» Problem requirements: Except for the pictures, retype the records that follow exactly.

» Provided data:
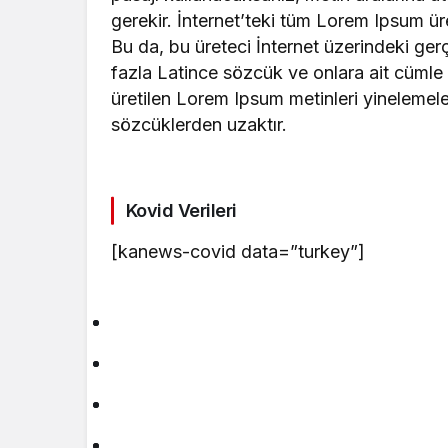
gerekir. İnternet’teki tüm Lorem Ipsum üre
Bu da, bu üreteci İnternet üzerindeki ge
fazla Latince sözcük ve onlara ait cümle y
üretilen Lorem Ipsum metinleri yinelemel
sözcüklerden uzaktır.
Kovid Verileri
[kanews-covid data=”turkey”]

» Response to this exercise:
gerekir. İnternet’teki tüm Lorem Ipsum üre
Bu da, bu üreteci İnternet üzerindeki ge
fazla Latince sözcük ve onlara ait cümle y
üretilen Lorem Ipsum metinleri yinelemel
sözcüklerden uzaktır.
Kovid Verileri
[kanews-covid data=”turkey”]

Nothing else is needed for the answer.